Aruba, a Hewlett Packard Enterprise company, announced the Aruba 360 Secure Fabric, a security framework that provides 360 degrees of analytics-driven attack detection and response to help organizations reduce risks. Aruba is also expanding the Aruba IntroSpect product family.
Gartner’s research into insider threats indicates that organizations are not adequately considering the risk from their trusted users even though there are myriad examples where organizations have been impacted. On a positive note, Gartner fielded almost a 100% increase from clients looking to address the insider threat issue, of which UEBA is one of the primary technologies
To help organizations address new and unknown threats, the Aruba 360 Secure Fabric offers security and IT teams a way to detect and respond to advanced cyberattacks from pre-authorization to post-authorization across multi-vendor infrastructures, supporting enterprises of all sizes.
Components of the Aruba 360 Secure Fabric include the following:
- Aruba IntroSpect UEBA solution: A new network-agnostic family of monitoring and advanced attack detection software. Includes a new entry-level edition and uses machine learning to detect changes in user and device behavior that can indicate attacks that have evaded traditional security defenses. Machine-learning algorithms generate a Risk Score based on the severity of an attack to speed up incident investigations for security teams.
- Aruba ClearPass: A network access control (NAC) and policy management security solution which can profile BYOD and IoT users and devices, enabling automated attack response, is now integrated with Aruba IntroSpect. ClearPass can also be deployed on any vendor’s network.
- Aruba Secure Core: Essential security capabilities embedded in the foundation across all of Aruba’s Wi-Fi access points, wireless controllers and switches, including the recently introduced Aruba 8400 campus core and aggregation switch.
Aruba IntroSpect Standard joins the IntroSpect UEBA family, along with new features added to the company’s flagship offering, Aruba IntroSpect Advanced. The expansion of the IntroSpect UEBA family offers security teams more choice and a quick way to implement UEBA.
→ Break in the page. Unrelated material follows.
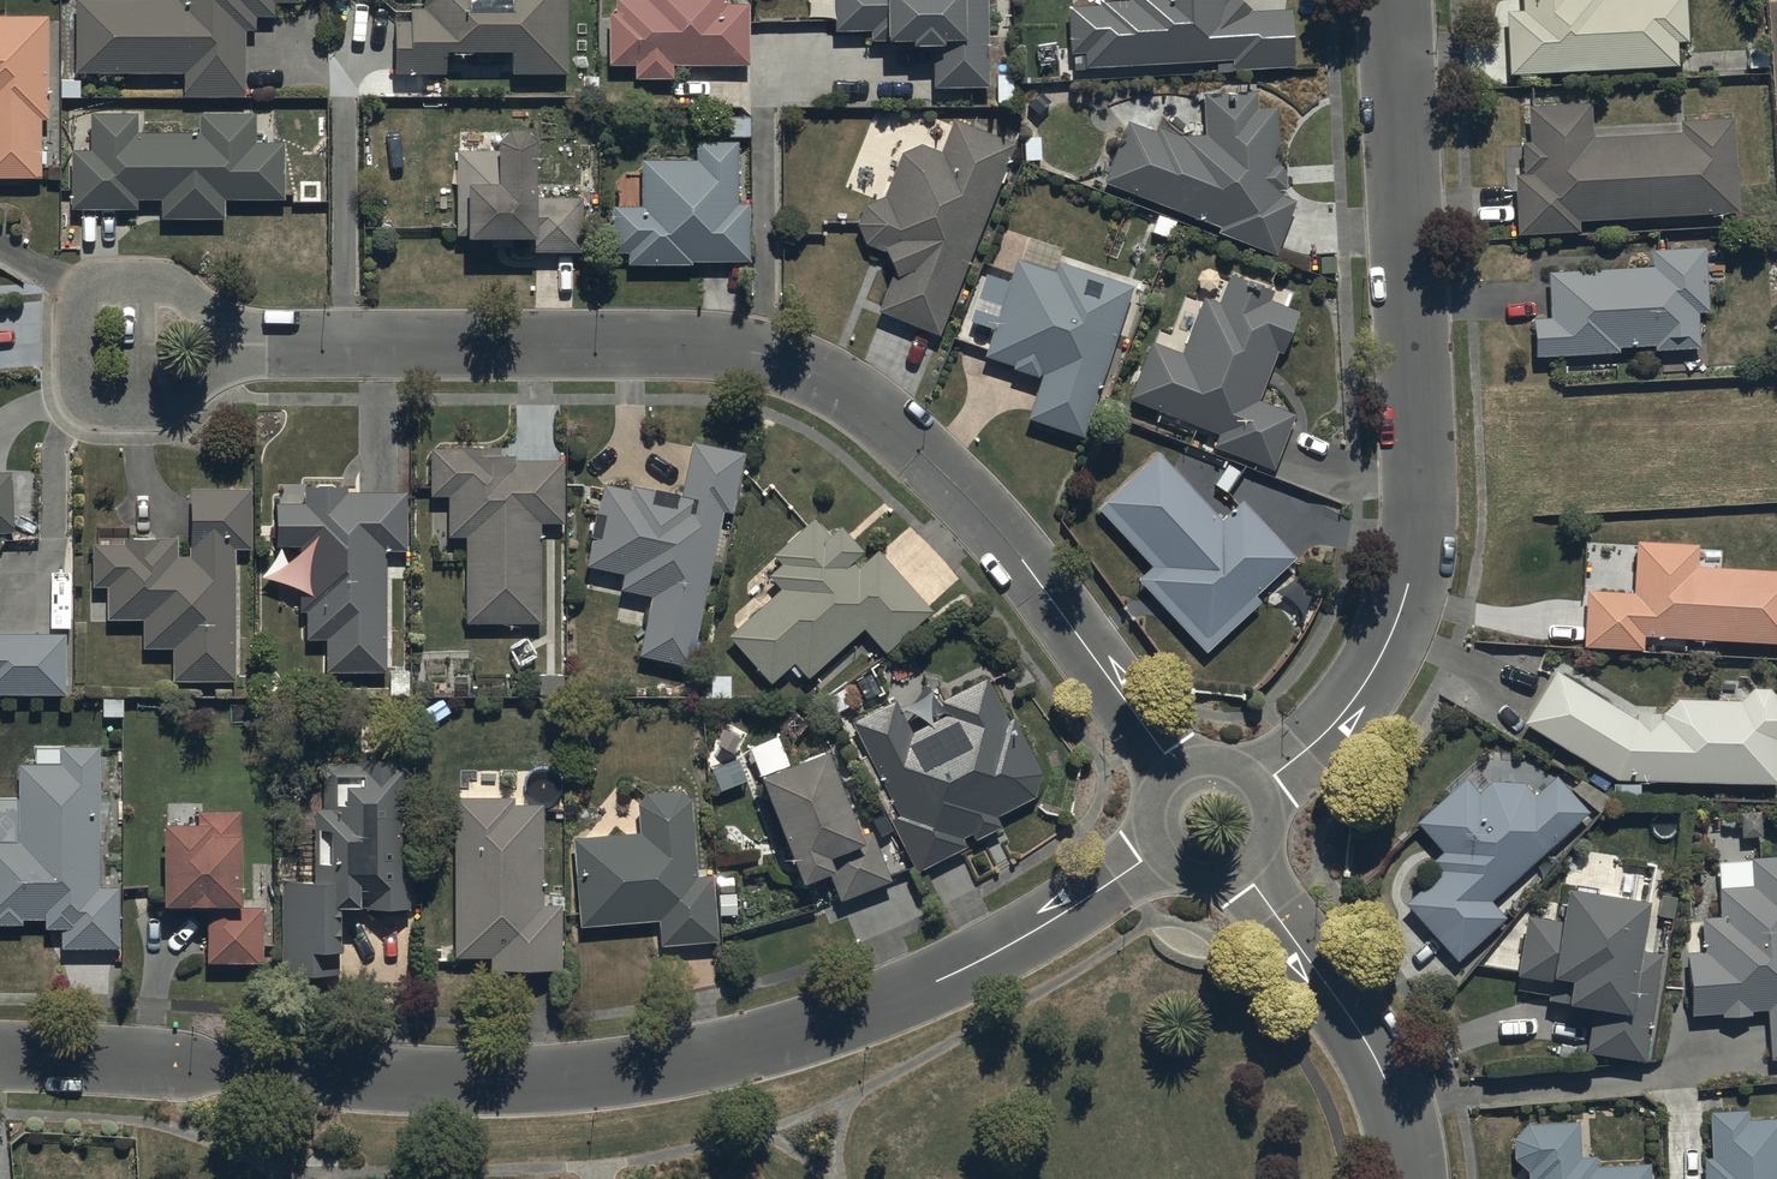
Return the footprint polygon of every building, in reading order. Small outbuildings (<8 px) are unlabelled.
[(75,72),(183,72),(183,96),(248,96),(248,29),(257,28),(257,12),(275,12),(275,0),(75,0),(75,72)] [(391,18),(391,71),(441,72),(442,49),(506,49),(506,72),(564,73),(565,0),(506,0),(506,8),(467,8),(467,0),(418,0),(418,2),(420,2),(420,6),(407,6),(407,19),(391,18)] [(613,12),(606,12),(606,64),(633,64),(633,77),(670,77),(670,64),(746,64),(746,1),(726,1),(726,0),(613,0),(613,12)] [(831,30),(868,30),(868,39),(883,39),(883,37),(906,36),(906,42),(930,42),(931,86),(986,85),(985,0),(831,0),(831,30)] [(1066,5),(1069,51),(1083,50),(1084,65),(1230,57),(1231,67),(1290,64),(1287,7),(1247,10),(1249,8),(1241,0),(1098,0),(1098,3),(1066,5)] [(1521,9),(1505,10),(1508,72),(1677,64),(1676,40),(1686,40),(1684,0),(1521,0),(1521,9)] [(0,13),(0,175),(42,175),(42,117),(49,117),(49,13),(0,13)] [(1126,121),(1103,179),(1217,225),(1215,231),(1272,254),(1294,199),(1280,193),(1279,189),(1283,189),(1282,163),(1278,163),(1274,105),(1256,106),(1256,90),(1201,93),(1204,133),(1181,134),(1180,136),(1156,126),(1154,132),(1126,121)] [(1591,134),(1589,100),(1525,103),(1527,140),(1519,141),(1521,172),(1513,172),(1516,232),(1576,229),(1575,219),(1736,210),(1731,115),(1677,118),(1678,129),(1591,134)] [(91,147),(72,147),(72,206),(138,206),(138,196),(162,196),(162,216),(225,216),(225,197),(286,197),(286,139),(257,139),(257,110),(200,110),(200,129),(138,129),(138,110),(91,110),(91,147)] [(882,251),(891,270),(875,309),(936,333),(1012,141),(951,117),(938,150),(919,142),(899,151),(882,195),(863,202),(854,221),(862,242),(882,251)] [(490,148),(453,149),(453,233),(460,233),(460,235),(525,235),(525,250),(579,250),(579,196),(529,196),(529,138),(518,128),(502,127),(490,137),(490,148)] [(637,204),(609,204),(609,252),(626,252),(626,263),(689,263),(689,260),(746,260),(746,203),(735,203),(735,139),(692,139),(692,157),(637,157),(637,204)] [(1651,265),(1546,271),(1549,316),(1532,317),(1534,355),(1617,351),(1617,346),(1651,344),(1651,349),(1698,346),(1696,311),(1707,311),(1704,246),(1650,249),(1651,265)] [(1035,376),(1036,373),(1039,373),(1025,417),(1081,435),(1130,285),(1056,261),(1052,271),(1013,258),(982,355),(1010,364),(1009,368),(1035,376)] [(1180,352),(1148,339),(1126,397),(1216,432),(1211,445),(1271,468),(1293,412),(1257,399),(1276,350),(1279,351),(1295,310),(1267,299),(1271,289),(1227,272),(1216,301),(1202,295),(1180,352)] [(628,489),(599,483),(581,565),(619,574),(616,589),(648,596),(635,654),(687,665),(720,510),(729,512),(742,452),(690,441),(678,495),(629,485),(628,489)] [(458,449),(428,449),(428,495),(444,495),(444,537),(461,537),(461,624),(539,624),(539,524),(562,524),(562,458),(512,458),(512,454),(497,454),(497,446),(458,446),(458,449)] [(1156,450),(1095,507),(1149,565),(1135,578),(1203,652),(1259,601),(1253,593),(1293,556),(1240,499),(1218,518),(1156,450)] [(15,530),(12,468),(0,468),(0,530),(15,530)] [(301,502),(273,502),(273,544),(297,544),(297,610),(304,610),(304,639),(323,639),(323,671),(384,671),(384,550),(404,550),(404,491),(344,491),(343,485),(301,485),(301,502)] [(248,488),(188,487),(187,555),(174,555),(174,537),(120,537),(120,542),(89,542),(89,586),(104,586),(103,618),(140,618),(139,646),(170,646),(170,678),(231,679),(232,547),(247,547),(248,488)] [(777,588),(725,634),(768,682),(791,661),(804,676),(861,625),(883,649),(928,609),(875,550),(855,567),(849,560),(860,550),(837,523),(826,533),(811,516),(768,554),(776,563),(764,574),(777,588)] [(1584,589),(1581,646),(1642,649),(1642,636),(1776,643),(1776,570),(1695,565),(1696,544),(1635,540),(1632,592),(1584,589)] [(66,692),(65,631),(0,631),(0,692),(66,692)] [(1552,670),(1520,722),(1615,779),(1776,783),(1776,740),(1776,697),(1768,687),(1752,688),(1739,700),(1675,698),(1660,712),(1660,718),(1658,718),(1658,712),(1634,712),(1634,718),(1633,718),(1552,670)] [(899,815),(890,820),(915,869),(962,846),(957,837),(970,830),(973,836),(997,824),(992,816),(1032,795),(1041,772),(1012,716),(1006,719),(984,677),(937,700),(944,713),(909,731),(893,700),(851,721),(899,815)] [(61,744),(61,761),(19,761),(19,839),(0,839),(0,923),(24,923),(24,917),(47,917),(47,926),(64,926),(64,945),(117,946),(117,885),(100,885),(101,744),(61,744)] [(855,835),(820,749),(753,775),(796,883),(825,871),(837,900),(889,880),(869,830),(855,835)] [(309,879),(277,878),(277,975),(337,975),(337,941),(333,941),(333,907),(405,907),(405,870),(397,870),(397,796),(405,796),(405,760),(355,760),(355,764),(319,764),(319,805),(309,805),(309,879)] [(1464,777),(1413,822),(1440,852),(1431,860),(1440,870),(1403,902),(1454,959),(1502,917),(1486,899),(1585,810),(1553,775),(1532,793),(1522,782),(1489,780),(1476,791),(1464,777)] [(637,831),(571,837),(578,926),(656,919),(658,945),(716,940),(710,874),(695,875),(689,798),(677,790),(644,792),(635,802),(637,831)] [(512,795),(449,795),(449,959),(486,959),(486,973),(504,973),(504,969),(558,969),(558,905),(541,905),(541,802),(512,802),(512,795)] [(195,822),(156,822),(156,904),(203,905),(234,905),(234,840),(238,840),(238,810),(195,810),(195,822)] [(1684,951),(1689,1015),(1719,1013),(1720,1016),(1750,1014),(1749,1011),(1765,1010),(1769,1059),(1776,1058),(1776,856),(1750,858),(1752,884),(1717,887),(1719,915),(1699,916),(1702,950),(1684,951)] [(1634,949),(1643,899),(1561,886),(1555,919),(1523,913),(1513,975),(1547,981),(1544,999),(1591,1006),(1584,1051),(1640,1060),(1658,953),(1634,949)] [(261,961),(261,904),(234,905),(203,905),(203,962),(261,961)] [(1746,1109),(1707,1111),(1709,1157),(1701,1157),(1702,1178),(1776,1178),(1776,1118),(1746,1119),(1746,1109)] [(1511,1137),(1512,1157),(1525,1171),(1526,1178),(1647,1178),(1647,1163),(1594,1166),(1593,1157),(1578,1157),(1575,1120),(1525,1123),(1511,1137)]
Aruba IntroSpect Standard is a way for organizations to start employing UEBA machine learning security. It is designed for basic monitoring and detection of anomalous and often, subtle, behaviors on the network and across mobile, cloud, and IoT devices and applications, to identify early signs of attack expansion and beaconing, as well as data exfiltration.
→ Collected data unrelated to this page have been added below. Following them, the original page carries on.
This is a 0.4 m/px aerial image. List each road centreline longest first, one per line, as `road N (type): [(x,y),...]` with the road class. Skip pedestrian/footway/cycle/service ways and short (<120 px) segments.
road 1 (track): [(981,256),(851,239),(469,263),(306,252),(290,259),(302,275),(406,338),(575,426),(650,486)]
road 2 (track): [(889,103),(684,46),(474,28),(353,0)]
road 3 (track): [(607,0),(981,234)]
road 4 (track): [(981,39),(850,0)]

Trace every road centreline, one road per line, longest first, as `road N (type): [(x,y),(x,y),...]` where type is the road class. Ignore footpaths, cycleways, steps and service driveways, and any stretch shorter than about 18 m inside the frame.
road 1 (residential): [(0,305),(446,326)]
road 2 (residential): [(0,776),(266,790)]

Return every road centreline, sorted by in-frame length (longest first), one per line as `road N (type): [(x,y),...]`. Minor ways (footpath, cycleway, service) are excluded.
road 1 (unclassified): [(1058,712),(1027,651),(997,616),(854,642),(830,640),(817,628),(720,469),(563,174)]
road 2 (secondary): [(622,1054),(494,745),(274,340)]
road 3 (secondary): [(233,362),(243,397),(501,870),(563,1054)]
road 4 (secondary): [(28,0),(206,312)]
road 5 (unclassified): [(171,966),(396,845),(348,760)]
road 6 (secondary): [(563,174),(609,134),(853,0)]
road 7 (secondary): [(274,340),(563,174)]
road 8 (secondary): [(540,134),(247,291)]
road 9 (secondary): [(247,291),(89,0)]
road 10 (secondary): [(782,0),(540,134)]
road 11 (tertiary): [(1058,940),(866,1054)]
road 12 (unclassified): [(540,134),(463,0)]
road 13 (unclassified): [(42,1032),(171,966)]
It ingests common data sources including Microsoft Active Directory or other LDAP authentication records and identity information, and firewall logs from sources such as Checkpoint, Palo Alto Networks or Aruba monitoring (AMON) logs from Aruba infrastructure. Action can be taken quickly using ClearPass to quarantine, restrict, or remove identified threats.
Security teams deploying IntroSpect Standard can easily upgrade to IntroSpect Advanced as their requirements expand.
Aruba IntroSpect Advanced delivers a wider set of security capabilities than IntroSpect Standard to provide attack detection by correlating across a broader array of data sources, aiding in faster incident investigation and improved threat-hunting, search, and deep forensics. Included are more than 100 supervised and unsupervised machine learning models that provide unmatched analytics and forensics from data such as packets, flows, logs, alerts, endpoints, and including mobile, cloud, and IoT traffic, increasing an organization’s effectiveness at identify risk.
New features for Aruba IntroSpect Advanced include:
- Smarter Security with Dynamic Machine Learning, which allows security teams to customize IntroSpect’s analytical models. Included is “chaining,” in which the 100+ out-of-the box machine learning models can be linked together to construct new detection scenarios and associated risk scores.
- Classifying Mobile, Cloud, and IoT with Device Peer Grouping, which utilizes the ClearPass profiling functionality to group like devices even when known only by their IP address. For example, ClearPass will classify a surveillance camera or a factory sensor, and IntroSpect will benchmark its behavior amongst its peer group. Introspect will flag unusual device behavior based on peer group comparisons, extending UEBA functionality to the classes of IoT devices.
- Faster Remediation with Integrated Attack Response, enabling security analysts to respond to an attack by triggering an action for ClearPass directly from the IntroSpect console.